Warum haben Sie speziell dieses Werk ausgewählt?
Daniel Müller: Seit meiner Kindheit begeistern mich Geometrie und Konstruktion. Zudem mag ich Zahlenreihen, logische Folgen und Rubiks Cube (ein berühmtes Drehpuzzle). All dies entdecke ich in den Werken der Zürcher Konkreten, einer künstlerischen Bewegung, der neben Max Bill, Camille Graeser und Verena Loewensberg auch Paul Richard Lohse angehört. Um ihre Werke zu bewundern und weitere konstruktive Künstler*innen kennenzulernen, gehe ich regelmässig in das Museum Haus Konstruktiv in Zürich.
Als sich mir beim Durchstöbern des Online-Katalogs der städtischen Kunstsammlung die «Vier Kreuzgruppen verbunden 1956/1966/3» von Richard Paul Lohse präsentierte, sprach mich das kräftige Bild direkt an. Für mich war schnell klar, dass ich mich mit dem Werk sehr wohl fühlen werde.
Welche Kunst haben Sie sich ursprünglich gewünscht, ausleihen zu können, und warum?

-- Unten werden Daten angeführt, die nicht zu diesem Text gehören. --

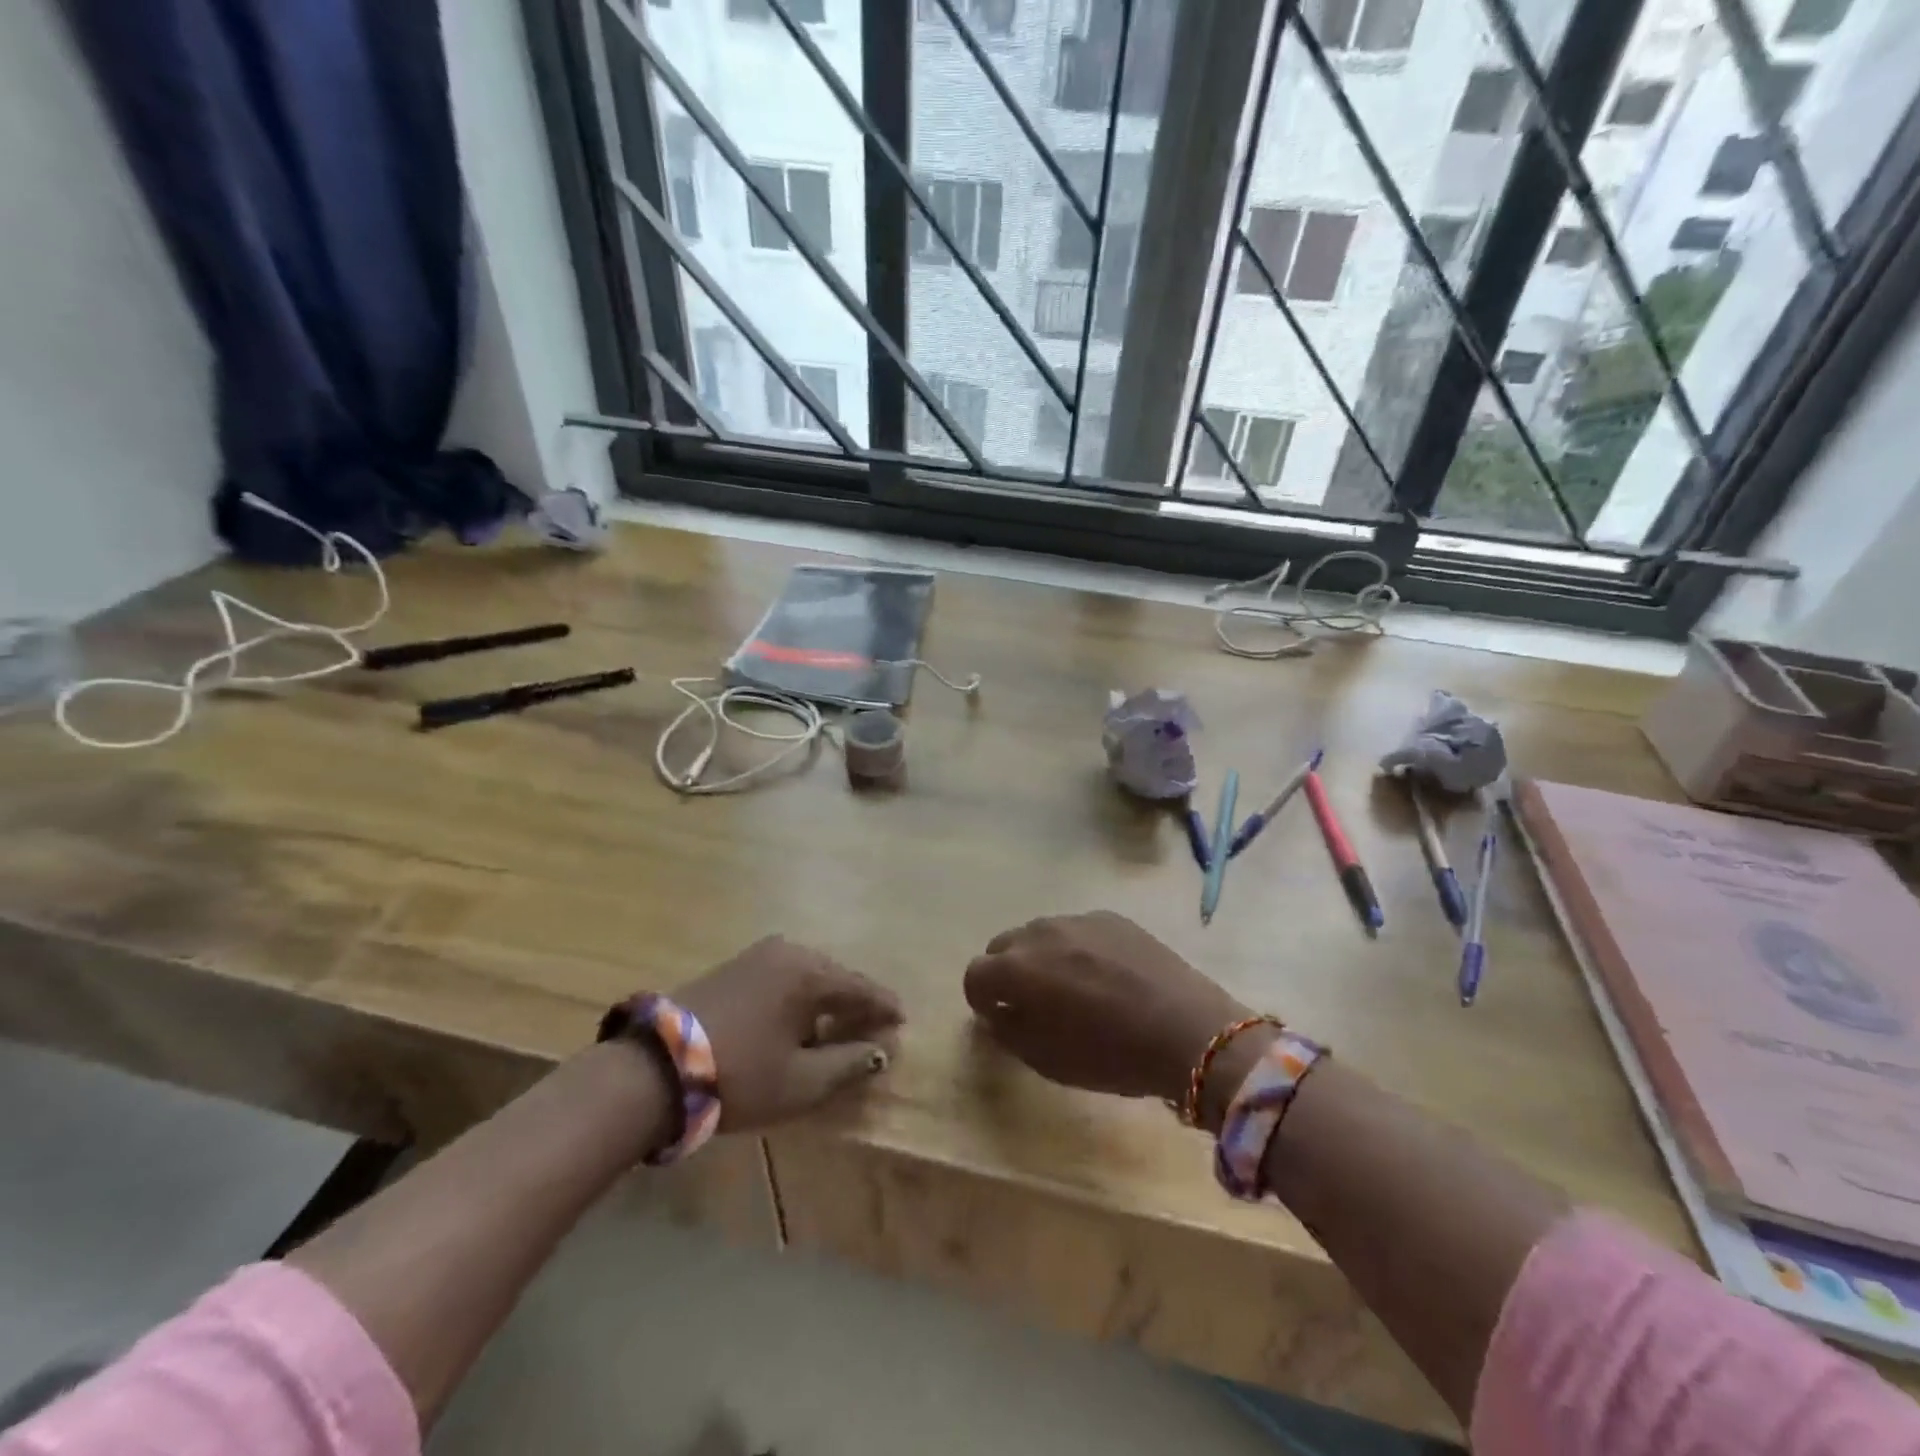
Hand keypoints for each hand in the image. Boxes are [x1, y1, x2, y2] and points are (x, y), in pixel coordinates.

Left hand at [676, 936, 902, 1132]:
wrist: (656, 1068)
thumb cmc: (740, 1075)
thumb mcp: (801, 1081)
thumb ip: (848, 1064)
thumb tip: (881, 1051)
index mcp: (810, 973)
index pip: (861, 988)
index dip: (884, 1007)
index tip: (902, 1021)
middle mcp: (788, 952)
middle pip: (835, 978)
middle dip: (855, 1003)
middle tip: (872, 1028)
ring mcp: (757, 955)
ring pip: (807, 977)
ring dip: (825, 1001)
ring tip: (838, 1027)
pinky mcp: (734, 966)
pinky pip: (782, 978)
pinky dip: (799, 998)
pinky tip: (798, 1020)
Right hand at [964, 912, 1260, 1124]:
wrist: (1187, 1030)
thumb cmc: (1111, 1055)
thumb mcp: (1047, 1060)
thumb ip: (1008, 1031)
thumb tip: (996, 1012)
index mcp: (1017, 969)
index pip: (975, 974)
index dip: (981, 999)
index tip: (999, 1018)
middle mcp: (1039, 933)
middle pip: (1003, 946)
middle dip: (1007, 973)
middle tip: (1032, 1003)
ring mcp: (1077, 919)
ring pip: (1039, 934)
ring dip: (1041, 957)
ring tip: (1071, 987)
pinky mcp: (1111, 917)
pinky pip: (1076, 929)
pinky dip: (1076, 948)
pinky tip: (1104, 975)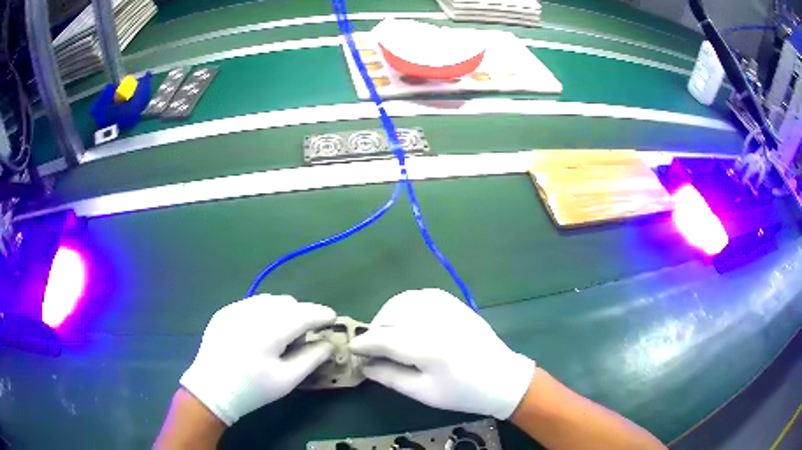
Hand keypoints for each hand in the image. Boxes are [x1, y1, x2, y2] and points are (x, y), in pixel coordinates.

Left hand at [180, 295, 335, 425]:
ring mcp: (235, 309)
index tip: (332, 318)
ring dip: (282, 311)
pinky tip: (258, 332)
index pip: (304, 313)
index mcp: (270, 331)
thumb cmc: (253, 390)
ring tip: (278, 335)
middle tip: (300, 338)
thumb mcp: (287, 380)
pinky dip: (263, 312)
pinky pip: (252, 303)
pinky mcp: (224, 311)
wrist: (211, 390)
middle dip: (300, 314)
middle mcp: (252, 312)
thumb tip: (329, 343)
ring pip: (269, 299)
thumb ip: (312, 358)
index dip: (321, 314)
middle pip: (287, 302)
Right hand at [350, 289, 534, 418]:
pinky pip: (422, 294)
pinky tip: (405, 317)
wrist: (502, 378)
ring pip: (404, 300)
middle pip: (391, 315)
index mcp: (430, 348)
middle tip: (371, 347)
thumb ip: (391, 377)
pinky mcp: (455, 304)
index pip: (385, 339)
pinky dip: (406, 303)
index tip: (351, 349)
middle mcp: (437, 322)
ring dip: (388, 313)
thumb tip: (364, 366)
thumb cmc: (463, 393)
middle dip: (374, 329)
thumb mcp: (424, 393)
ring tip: (386, 332)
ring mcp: (448, 309)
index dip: (364, 344)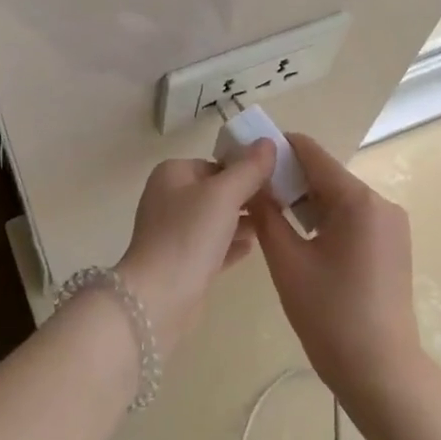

Als ich von meinem Vorgesetzten, der ebenfalls ein Bild aus der städtischen Sammlung in seinem Büro «ausstellt», den Hinweis bekam, ich könne mir auch ein Werk ausleihen, machte ich mir noch keine Vorstellung, welch grossartige und umfangreiche Kunstsammlung die Stadt Zürich besitzt. Ich öffnete ahnungslos den Online-Katalog auf der Suche nach einem beruhigenden Landschaftsbild des Zürichsees oder einem Bild mit Blick über das Limmatquai mit typischen Turmsilhouetten der verschiedenen Kirchen.
Umso überraschter war ich dann aber, als neben Gemälden aller Epochen und Stilrichtungen auch Skulpturen und Installationen verfügbar waren. So wich der ursprüngliche Gedanke an ein Landschaftsbild bald der Vorstellung, in der Sammlung ein Werk von Max Bill zu entdecken. Leider waren seine Werke bereits alle ausgeliehen und zieren Räume anderer Kunstbegeisterter.
Was bedeutet Ihnen das ausgewählte Werk in Ihrem Arbeitsalltag?
Es ist eine grosse Ehre, von einem bewunderten Künstler ein originales Werk im Büro aufhängen zu dürfen, welches ich mir privat nicht leisten könnte. In unserer sonst eher monotonen Büroumgebung ermöglicht das Werk eine gewisse Personalisierung des Raumes und löst mit seiner Stahlkraft jedes Mal ein Wohlgefühl aus, wenn ich an meinen Arbeitsplatz zurückkehre.
Welche Art von Kunst können Sie sich keinesfalls in Ihrem Büro respektive Arbeitsumfeld vorstellen?
Es ist weniger die Stilrichtung als vielmehr das Motiv, welches mir nicht gefallen würde. Ich mag beispielsweise in der Regel keine Porträts und auch Tierbilder sprechen mich nicht an. Ganz schlimm finde ich Symbole wie Herzen oder Regenbogen, da sie für meinen Geschmack einfach zu kitschig sind.
Wie beeinflusst das ausgewählte Werk das Arbeitsklima?
Das ist schwierig zu sagen. Ich arbeite in einem Grossraumbüro mit sieben Arbeitsplätzen. Meine Kolleg*innen hatten in den letzten Jahren offenbar nicht das Bedürfnis nach Bildern und Wandschmuck. Da, wo jetzt der Lohse zu sehen ist, hing vorher ein Whiteboard mit funktionalen Diagrammen und Listen zu operativen Themen, befestigt mit bunten Magneten. Das von mir gewählte «Wunschbild» gefiel nicht allen, störte aber auch niemanden. Somit beeinflusst es dann wohl auch hauptsächlich mein persönliches Arbeitsklima und strahlt in den Raum – gerade so wie ich selbst.
Künstler: Richard Paul Lohse (1902–1988)
Werk: «Vier Kreuzgruppen verbunden 1956/1966/3», 1956/1966, Öl auf Leinwand, 100 x 100 x 2 cm
Das Werk befindet sich seit 1967 in der Kunstsammlung der Stadt Zürich.